(Descrizione del compito)
Riscrivi il passo del testo fornito che parte da "Intanto secondo i" e prosegue fino a "forte: cos’è cambiato?", mettendo "comparto turistico" al posto di "settore turistico".

(Testo fornito)
>>>

Dopo anni di dubbi, la situazione è più chiara nelle normative dell’edilizia dovute all’ormai celebre referendum che blocca le abitazioni secondarie.
«Dal 1 gennaio è entrata in vigore la nuova legge sulle seconde case con le regole per l’applicazione. Finalmente ci sono certezze, si sa che cosa si può fare. A meno che non ci sia la garanzia che vengano immesse sul mercato dell’affitto o turistico, non potranno più essere costruite. Si cerca di puntare a varie forme di alloggio in un’ottica commerciale. Il compromesso mette, più o meno, d’accordo tutti».
Il bilancio è positivo?
«L’economia non ripartirà subito in questo settore. Lo potrà fare quando ci saranno i progetti. Si può ipotizzare una fase di passaggio di un paio di anni. Ci saranno alcuni anni più difficili, ora vediamo che le imprese si stanno ridimensionando o dirigendo verso la Svizzera interna».
Probabilmente i frontalieri sono i più esposti ai rischi di perdere il lavoro.
«Non è detto, in particolare se si parla di manodopera qualificata. Questo è un aspetto molto importante».
Intanto secondo i sindacati preoccupa la chiusura di interi piani di alcuni alberghi.
«Certo, anche il settore turistico sta soffrendo, ma a lungo termine dobbiamo ricordare che in Engadina le piste partono da quota 2000, 500 metri più in alto rispetto ad altre località. Se attualmente c’è una fase di crisi, il potenziale del futuro rimane interessante».
Intanto si avvicina il 15 gennaio con un anno di franco forte: cos’è cambiato?

<<<

(Voci del dataset)
>>>

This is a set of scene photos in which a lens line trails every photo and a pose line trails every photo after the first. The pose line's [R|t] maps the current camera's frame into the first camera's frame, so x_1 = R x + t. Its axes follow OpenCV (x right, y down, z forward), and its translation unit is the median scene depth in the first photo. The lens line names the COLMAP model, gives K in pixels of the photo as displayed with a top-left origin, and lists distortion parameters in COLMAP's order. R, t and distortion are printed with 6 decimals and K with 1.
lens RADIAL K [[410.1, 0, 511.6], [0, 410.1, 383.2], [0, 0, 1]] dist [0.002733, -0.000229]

<<<
>>>

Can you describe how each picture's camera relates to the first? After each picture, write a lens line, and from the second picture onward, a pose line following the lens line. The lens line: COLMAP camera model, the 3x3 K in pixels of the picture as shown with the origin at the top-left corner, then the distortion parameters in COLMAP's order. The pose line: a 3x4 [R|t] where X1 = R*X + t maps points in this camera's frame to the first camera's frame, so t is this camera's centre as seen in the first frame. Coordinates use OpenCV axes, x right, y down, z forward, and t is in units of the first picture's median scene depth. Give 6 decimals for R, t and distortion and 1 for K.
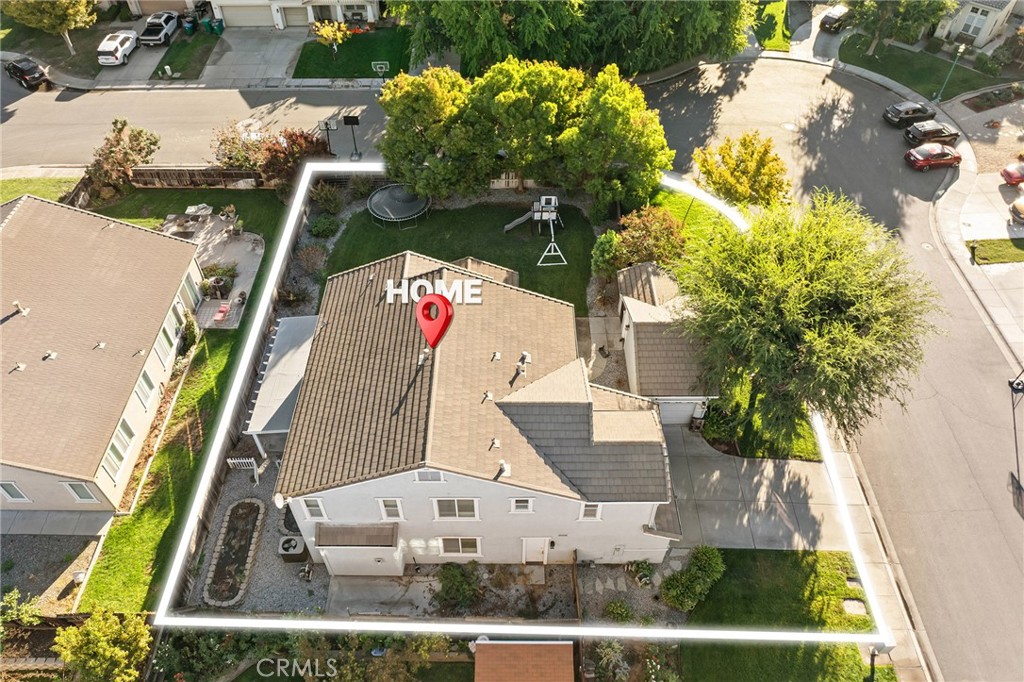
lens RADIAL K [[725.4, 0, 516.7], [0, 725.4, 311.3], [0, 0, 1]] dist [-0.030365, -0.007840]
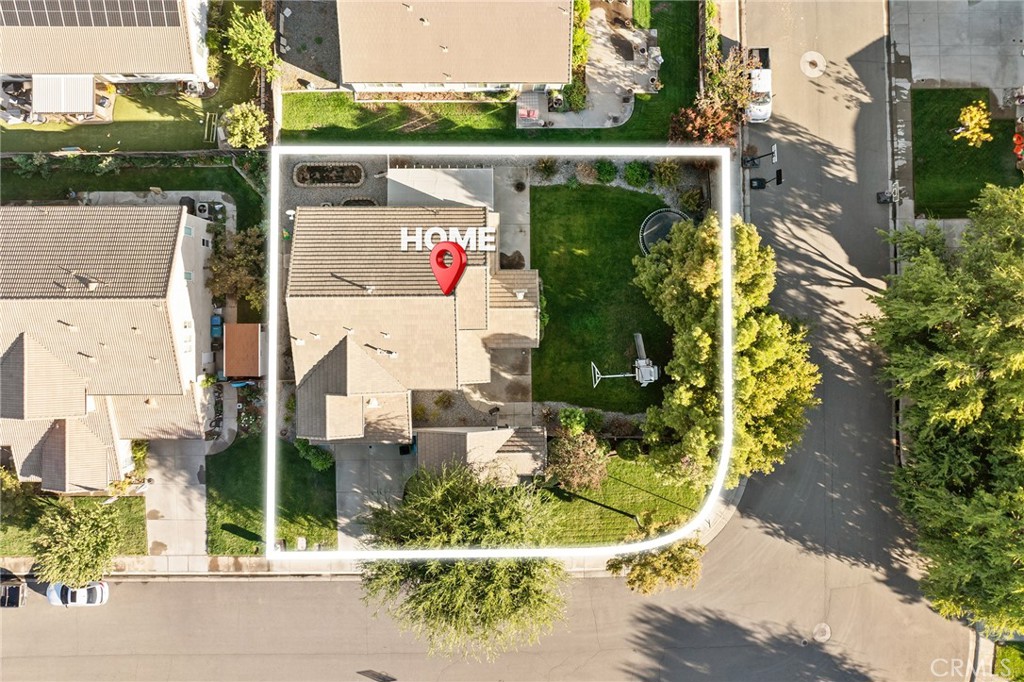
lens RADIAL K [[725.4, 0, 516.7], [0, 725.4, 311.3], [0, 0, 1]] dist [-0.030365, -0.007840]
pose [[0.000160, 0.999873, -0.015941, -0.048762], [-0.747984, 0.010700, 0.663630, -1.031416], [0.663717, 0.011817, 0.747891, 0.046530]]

<<<

(Spazio risposta)
Intanto secondo i sindacati preoccupa la chiusura di interi piani di alcuni alberghi.
«Certo, anche il comparto turistico sta soffrendo, ma a lungo termine dobbiamo ricordare che in Engadina le piste partono da quota 2000, 500 metri più in alto rispetto ad altre località. Se attualmente c’è una fase di crisi, il potenziale del futuro rimane interessante».
Intanto si avvicina il 15 gennaio con un anno di franco forte: cos’è cambiato?